As I have an autistic tendency to be verbose I will start with the problem.  I cannot bring myself to invest in bonds and am seeking a rational explanation as to why I am probably wrong to think cash looks more attractive.  I've never invested in bonds and have been 100% equity until recently and am now 90% equity/5% cash/5% gold however I realise that tools and valuations suggest more ballast!

A little background, I retired a couple of years ago and at 51 things are going okay but I am deeply concerned by equity and bond valuations.  I have a disabled son who may need to inherit and another who may not wish to be abandoned so inheritance is important.  I am in good health.  I am married but my wife has never depended on me and so I don't intend to depend on her unless I face ruin!  All of those points towards a cautious SWR with say <0.5% risk of failure.

• [EXTRACTED ENTRIES]:
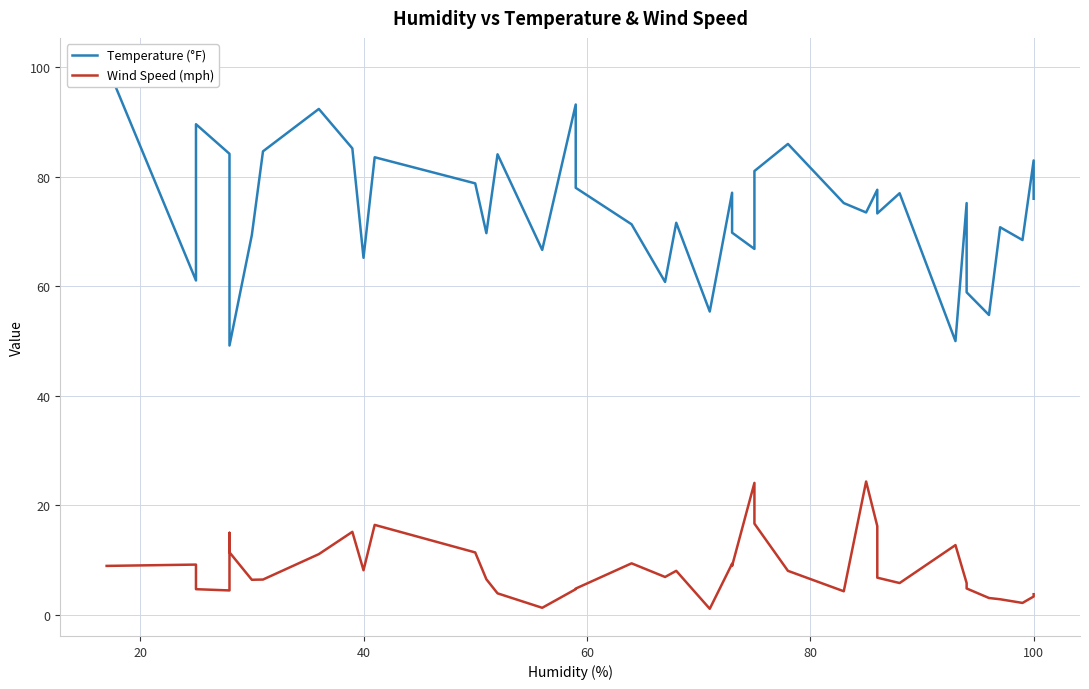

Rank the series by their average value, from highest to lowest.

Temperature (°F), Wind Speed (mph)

==

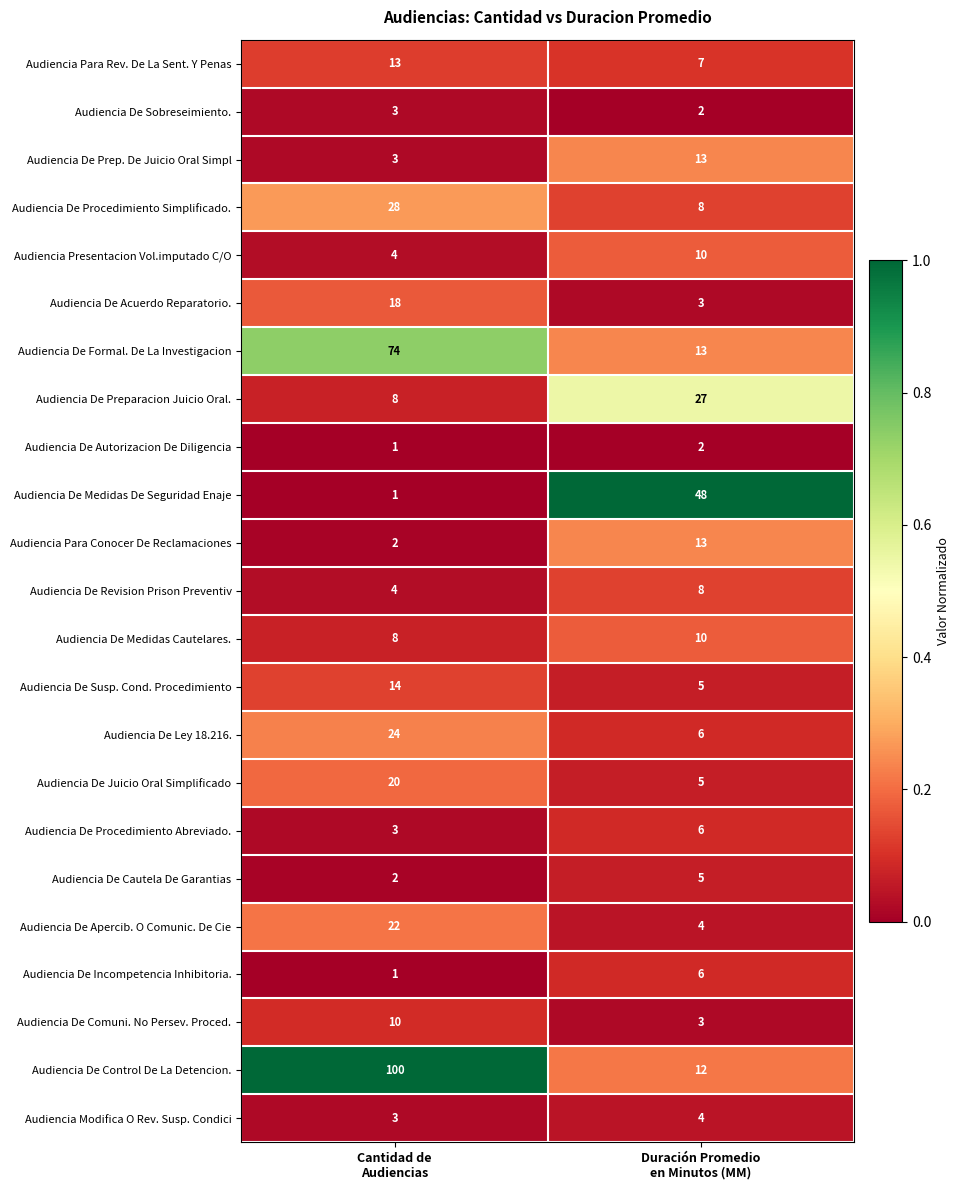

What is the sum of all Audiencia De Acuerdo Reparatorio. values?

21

• [TASK REQUIREMENTS]: Please extract the full post on bonds versus cash word for word, from its first sentence to its last.

• [ANSWER TO THE PROBLEM]:
As I have an autistic tendency to be verbose I will start with the problem.  I cannot bring myself to invest in bonds and am seeking a rational explanation as to why I am probably wrong to think cash looks more attractive.  I've never invested in bonds and have been 100% equity until recently and am now 90% equity/5% cash/5% gold however I realise that tools and valuations suggest more ballast!

A little background, I retired a couple of years ago and at 51 things are going okay but I am deeply concerned by equity and bond valuations.  I have a disabled son who may need to inherit and another who may not wish to be abandoned so inheritance is important.  I am in good health.  I am married but my wife has never depended on me and so I don't intend to depend on her unless I face ruin!  All of those points towards a cautious SWR with say <0.5% risk of failure.